The film suffers intially from an overbearing score and poor early characterization, but once we’re able to engage with the characters, it becomes and remains an exciting and moving piece.

Richard Flynn

The Blossoming of Maximo Oliveros

The Blossoming of Maximo Oliveros centres on an effeminate young boy (Maximo), living in the slums of Manila in the Philippines with his father Paco, a small-time crook, and two brothers named ‘Boy’ and ‘Bogs’. The opening sequences of the film, which show the young lip-glossed, colourfully dressed Maximo mincing through the backstreets of Manila are slightly difficult to digest but I was, ultimately, pleasantly surprised to find a sophisticated and provocative film.

When he is harassed by teenage thugs in a dark alley, Maximo is saved from a potentially horrific assault by the idealistic and somewhat naive policeman Victor (JR Valentin). At the tender age of twelve Maximo falls in love with Victor; but events take an unforeseeably sinister turn when Maximo’s brother Boy commits murder. Maximo alone knows of his brother’s crime and when Victor launches an investigation into the murder, Maximo is left torn between loyalty to his brother and adoration for Victor.

‘The Blossoming of Maximo Oliveros’ is at once a story of innocence and corruption.; Maximo finds himself drawn into the very adult world of police brutality, crime and even love while still remaining a stranger to it. Maximo is essentially a fantasist- when the troubles of real life overwhelm him he loses himself in pirate screenings of romantic sagas and takes part in ‘beauty contests’ with his (equally effeminate) friends. So, his attraction to Victor is in reality based on childlike fascination and a yearning for security rather than actual sexual desire. Similarly, Maximo’s role as the ‘girl’ of the house, cooking is a form of make believe; Maximo playing at being an adult. Nathan Lopez’s performance as Maximo is both mature and nuanced; he captures the confusion and torment of being suspended between childhood and adolescence perfectly.
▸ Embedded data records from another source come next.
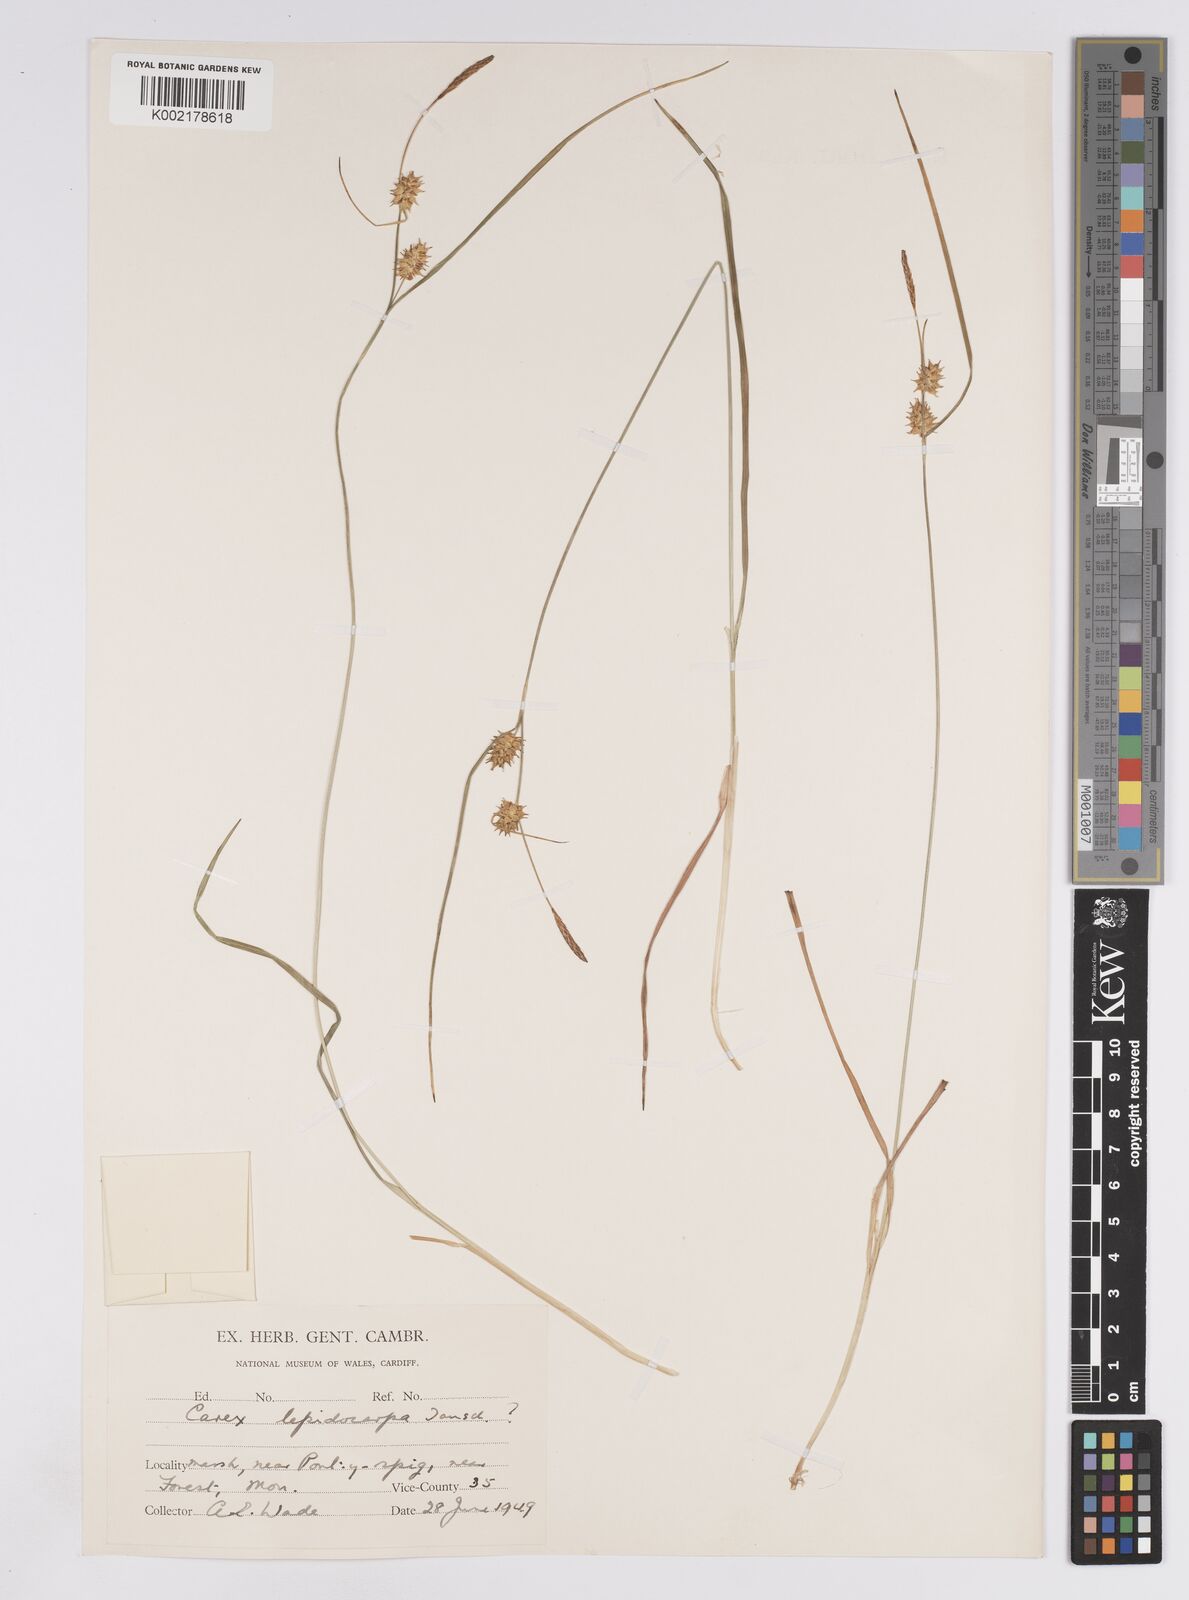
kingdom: Plantae
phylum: Tracheophyta
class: Liliopsida
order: Poales
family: Cyperaceae
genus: Carex
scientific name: Carex lepidocarpa
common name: Long-stalked yellow-sedge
For Director Auraeus Solito, who grew up in Manila and describes himself as “a gay boy,” ‘The Blossoming of Maximo Oliveros’ is a very personal story. Indeed, it is Solito’s familiarity with his subject (it was filmed in his old neighbourhood with many of his neighbours as the supporting cast) that results in such an engaging and convincing film. The social context of the film is handled skilfully. The web of poverty and corruption that eventually enfolds the family becomes the invisible villain of the piece. At the same time, the narrative is injected with a sense of hope by the bonds between Maximo, Paco, Bogs and Boy. Here, we discover an intimate snapshot of a close family brutalised by circumstance and struggling to survive amidst devastating poverty.

With a budget of only $19,000 and Filmed digitally ‘The Blossoming of Maximo Oliveros’ is infused with a raw creativity. The experimental cinematography allows the colour and vibrancy of Manila to emerge alongside the darker undertones of the film. While ‘The Blossoming of Maximo Oliveros’ will not appeal to all tastes, I found it simultaneously playful, moving and ultimately bittersweet. Definitely one to watch if you’re looking for something unique.